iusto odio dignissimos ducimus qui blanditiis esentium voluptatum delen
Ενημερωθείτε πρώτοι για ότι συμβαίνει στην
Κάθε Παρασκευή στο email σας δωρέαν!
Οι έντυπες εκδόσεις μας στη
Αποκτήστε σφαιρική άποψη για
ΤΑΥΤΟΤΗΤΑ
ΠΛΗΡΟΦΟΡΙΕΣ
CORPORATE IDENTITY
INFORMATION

• YOUR TASK
In the answer, the listing above should be restated word for word.

• RESULT OF THE EXERCISE
iusto odio dignissimos ducimus qui blanditiis esentium voluptatum delen
Ενημερωθείτε πρώτοι για ότι συμβαίνει στην
Κάθε Παρασκευή στο email σας δωρέαν!
Οι έντυπες εκδόσεις μας στη
Αποκτήστε σφαιρική άποψη για
ΤΑΥΤΟΤΗΤΑ
ΠΛΗΡΟΦΟΡΙΕΣ
CORPORATE IDENTITY
INFORMATION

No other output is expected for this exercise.